Some days, everything seems to happen at once. Today we got the house cleaned by three enthusiastic cleaners in time for Christmas (we hadn’t really cleaned for a couple of months, so it was worth getting someone in). The health visitor also turned up and listened sympathetically to our stories of hospital transfers. She took plenty of notes, but I don’t think she’s actually going to do anything. I wonder what her actual brief is – I mean what is she supposed to be doing beyond finding out if Lisa’s depressed – and what would she do if Lisa was depressed?
We also got our old TV taken away by someone who asked what was wrong with it only after he’d thrown it in the crushing machine at the back of the rubbish truck. And we got our new one delivered. More accurately, we got two new ones delivered. Two identical 32 inch widescreen TVs. No idea why they’ve sent us two. We checked the invoice and it was for one. The delivery man said he couldn’t deliver just one because his note had two on it, and the only solution appears to be for us to keep both until the company concerned works out what they’ve done.
I have a feeling that somewhere along the line this is going to turn out to be our fault. Because nobody else is able to take responsibility. Still, the funniest delivery was yet to come.

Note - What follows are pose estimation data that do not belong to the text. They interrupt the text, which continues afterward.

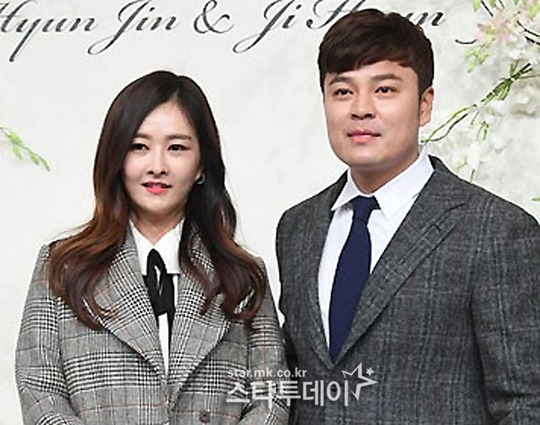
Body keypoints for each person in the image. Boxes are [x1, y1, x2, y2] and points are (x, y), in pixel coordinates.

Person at [276, 9, 540, 424]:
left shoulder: (495, 230)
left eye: (384, 89)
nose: (361, 109)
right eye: (342, 91)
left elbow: (524, 402)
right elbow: (296, 382)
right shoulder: (298, 227)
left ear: (424, 105)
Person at [16, 71, 288, 425]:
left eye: (177, 148)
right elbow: (40, 392)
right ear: (116, 157)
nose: (157, 166)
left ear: (201, 165)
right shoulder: (62, 266)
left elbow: (272, 397)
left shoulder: (243, 275)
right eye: (139, 147)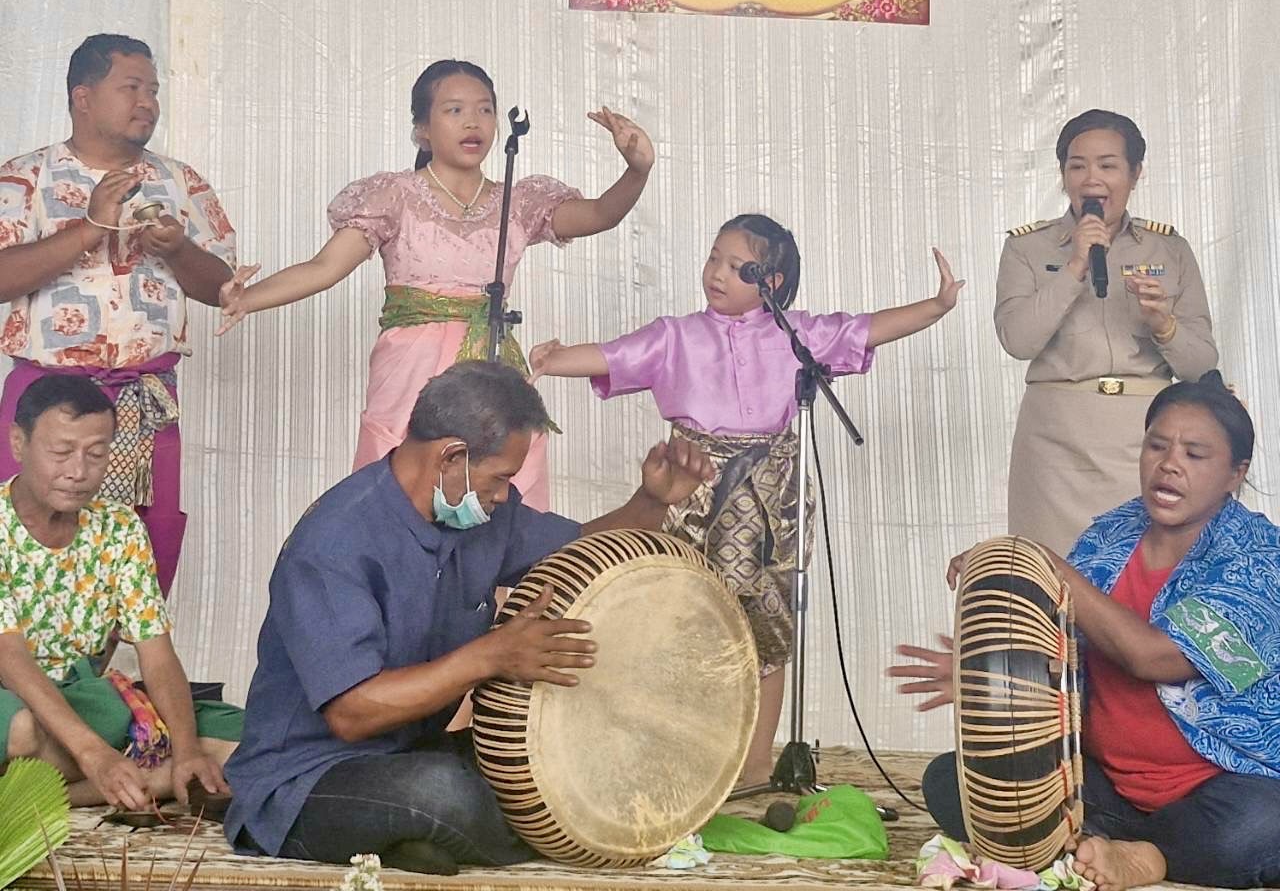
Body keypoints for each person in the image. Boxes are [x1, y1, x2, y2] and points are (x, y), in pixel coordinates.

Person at [223, 360, 714, 873]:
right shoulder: (334, 543)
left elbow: (578, 552)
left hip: (414, 751)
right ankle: (434, 831)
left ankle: (417, 841)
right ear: (451, 456)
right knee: (443, 793)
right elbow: (352, 713)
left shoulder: (479, 514)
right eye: (500, 478)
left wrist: (651, 502)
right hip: (306, 779)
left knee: (574, 761)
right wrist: (491, 656)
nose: (504, 494)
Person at [529, 213, 964, 787]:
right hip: (691, 492)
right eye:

George's month's supply of milk arrived. 400 bottles of high fat formula milk. along side of which we were given two large brown boxes. When we opened these we discovered we'd been sent not one, not two but seventy two spare feeding tubes - the same kind that has caused us so much grief in the last two weeks and which George ripped out on Saturday.
Each one lasts for 6 weeks!
I had a dream
I had a dream last night that I was going in for heart surgery. There were two surgeons. One was a cheery fellow who made light of the whole thing and didn’t want me to worry about what was a ‘routine’ piece of surgery. The other was dismissive and sarcastic – leaving me with the distinct impression that if I died on the operating table – and I might well do – that it was my own damn fault for having a congenital heart defect.
The cheery surgeon wanted to party through the night the evening before the operation. The other one – who seemed to live one floor above in the same house – insisted that he needed a quiet night’s sleep in order to do his work.
For some reason it was my job to keep both of them happy and stop them from fighting. Nobody seemed concerned as to whether I was up to this job – being on the eve of major emergency surgery and all – and I just had to do my best to keep the music turned down…
Luckily, George woke me up at 3:30am before the surgery (which I was required to watch for some reason) got too far on. I’m quite pleased he did decide he wanted feeding because the operation seemed to me to be a lot more like an autopsy than a treatment…
Strange thing is, I think the two surgeons were both the doctor we met yesterday. Thinking about it, there is a duality about the advice we’re being given – on one hand we’re being reassured that everything’s fine by cheery faced doctors . On the other, terms like “heart failure” and “emergency surgery” are being tossed around and we’re having to snatch at clues to when the operation is to be (and in some cases what the correct treatment is).